• [Your objective] Go line by line through the data below and count those with the string "center". Give the number only.

□ □ □ □ □ □ □

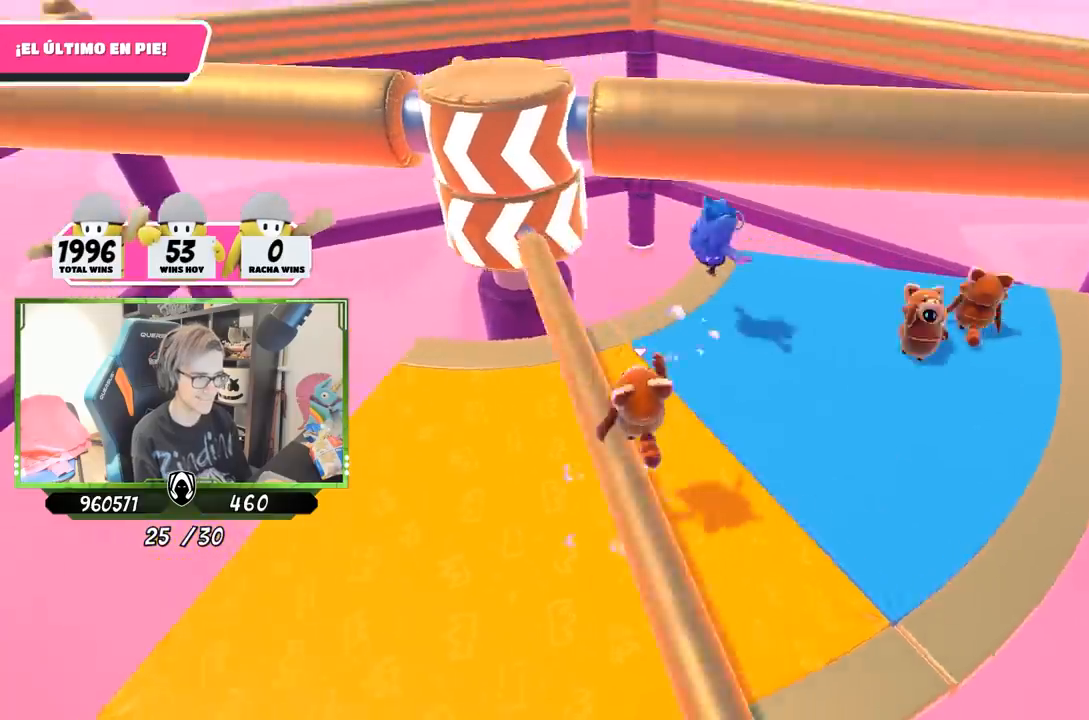
{"buttons": [], "left_stick": "right", "right_stick": "center", "events": [[67, "right_stick", "center"], [133, "left_stick", "right"], [200, "right_stick", "down-left"], [300, "left_stick", "down-left"], [333, "right_stick", "center"], [467, "left_stick", "right"]]}
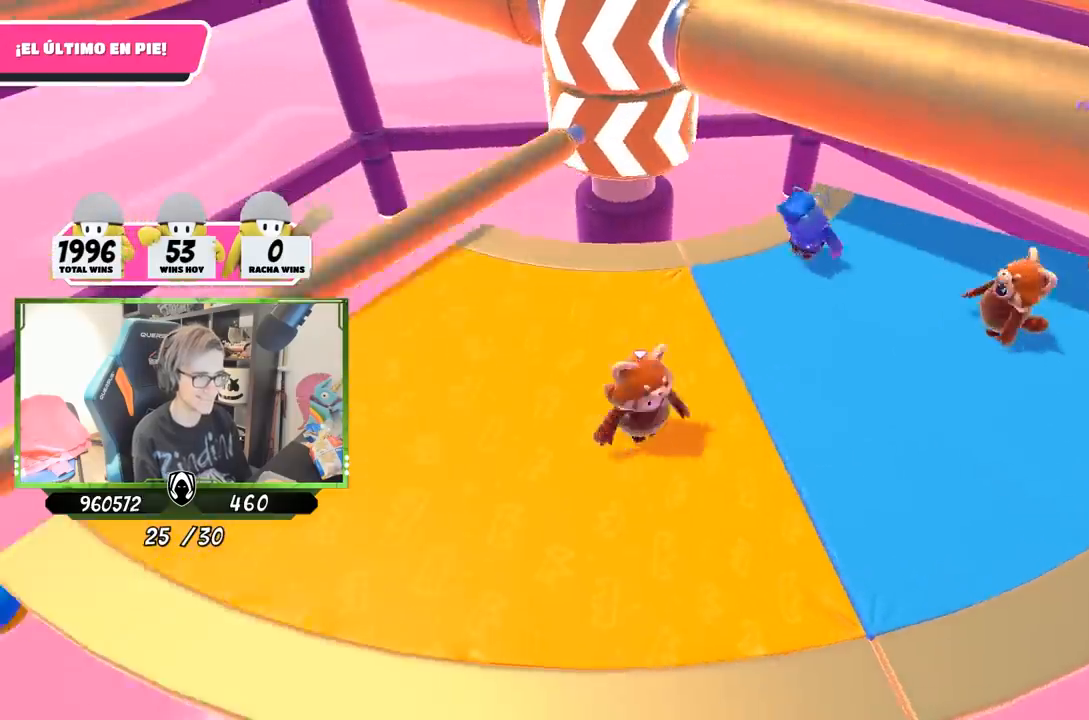
{"buttons": [], "left_stick": "right", "right_stick": "down", "events": [[67, "left_stick", "down"], [167, "left_stick", "left"], [333, "left_stick", "up-right"], [467, "left_stick", "right"], [500, "right_stick", "down"]]}
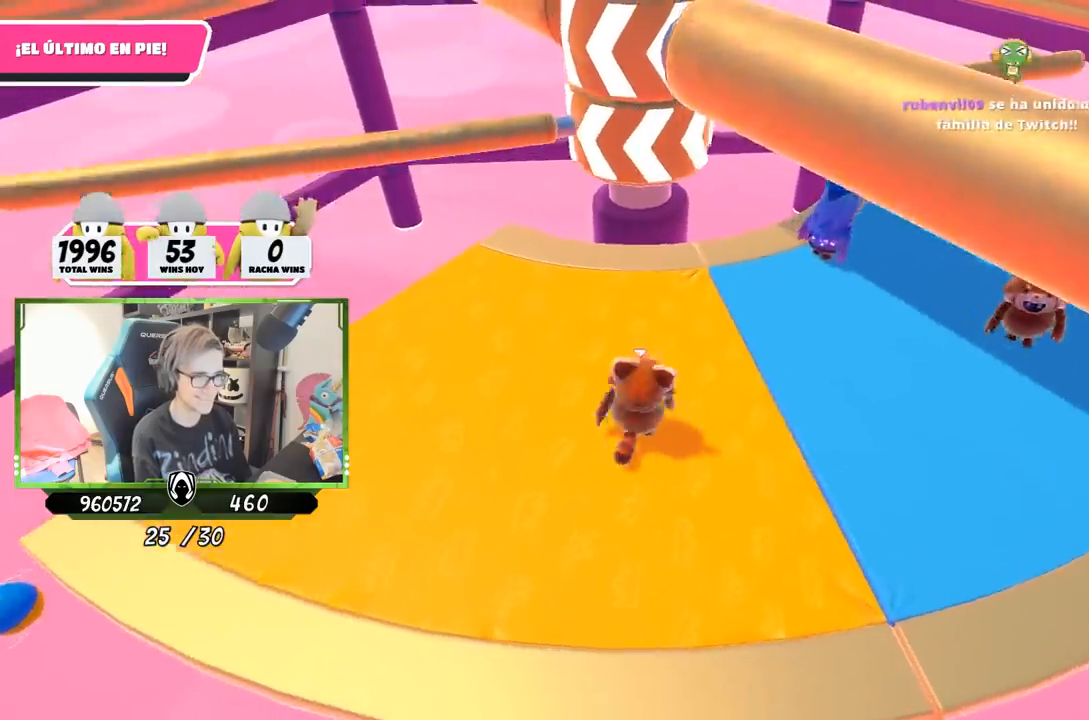
{"buttons": [], "left_stick": "left", "right_stick": "center", "events": [[200, "right_stick", "down-left"], [367, "left_stick", "down-left"], [433, "left_stick", "left"], [433, "right_stick", "center"]]}
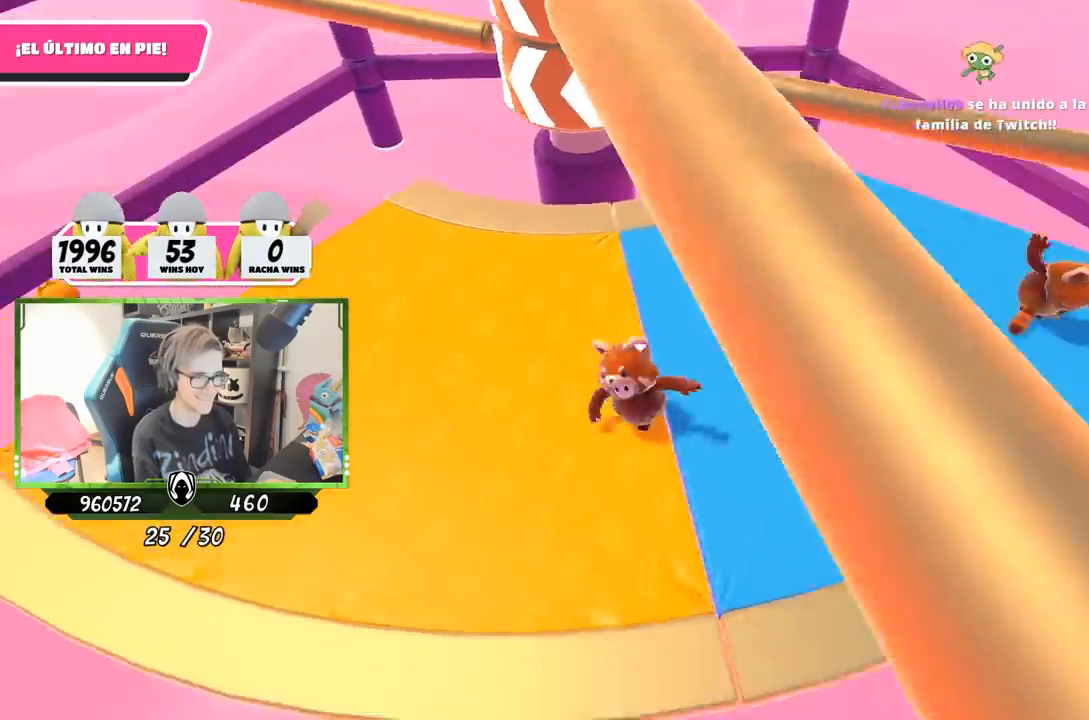
{"buttons": [], "left_stick": "right", "right_stick": "center", "events": [[100, "left_stick", "right"], [267, "left_stick", "left"], [400, "left_stick", "center"], [467, "left_stick", "right"]]}
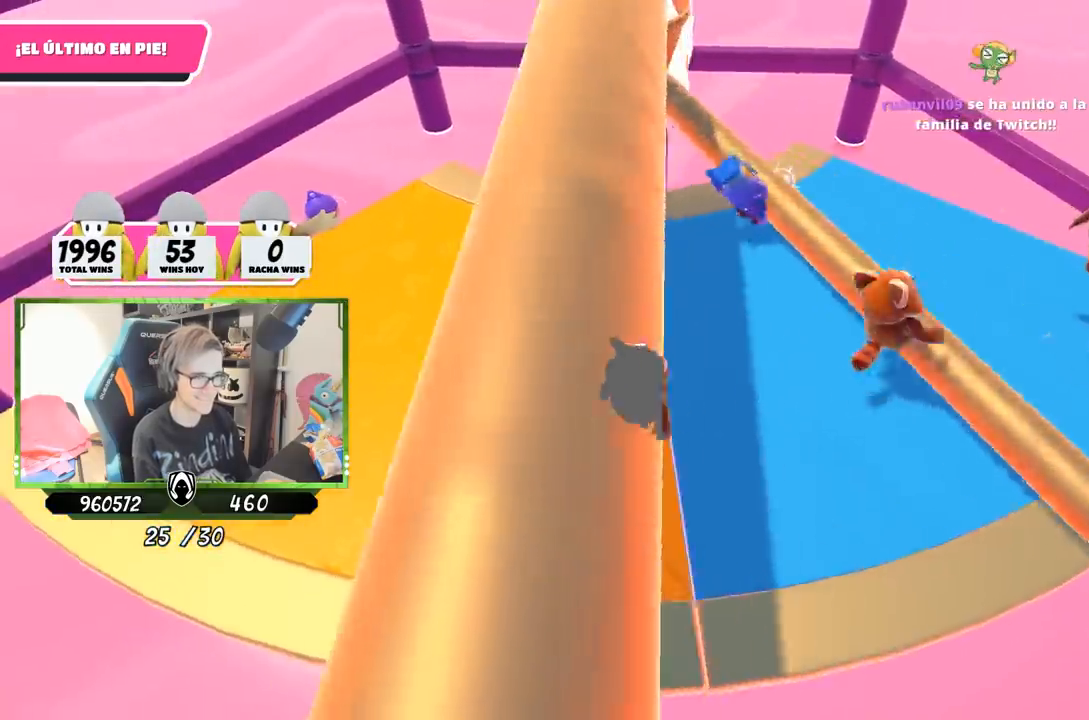
{"buttons": [], "left_stick": "left", "right_stick": "up", "events": [[67, "CROSS", "down"], [100, "left_stick", "left"], [200, "CROSS", "up"], [200, "left_stick", "right"], [300, "left_stick", "left"], [400, "right_stick", "up"]]}
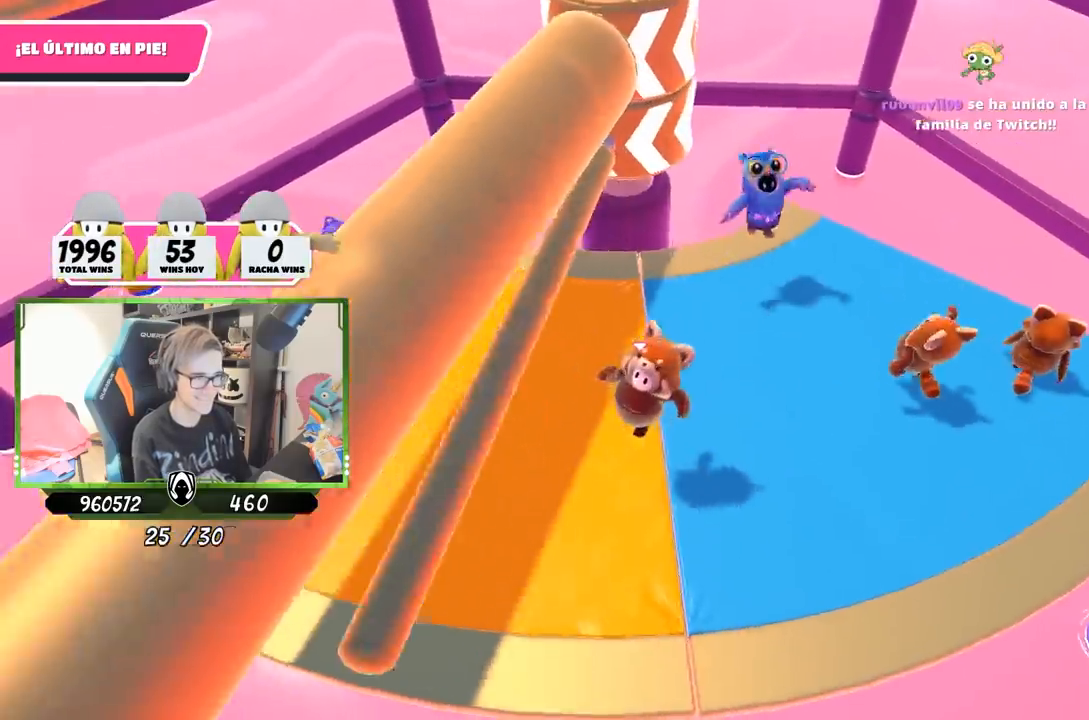
{"buttons": [], "left_stick": "up-left", "right_stick": "right", "events": [[133, "right_stick", "center"], [433, "right_stick", "right"], [500, "left_stick", "up-left"]]}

□ □ □ □ □ □ □

• [Exercise result] 4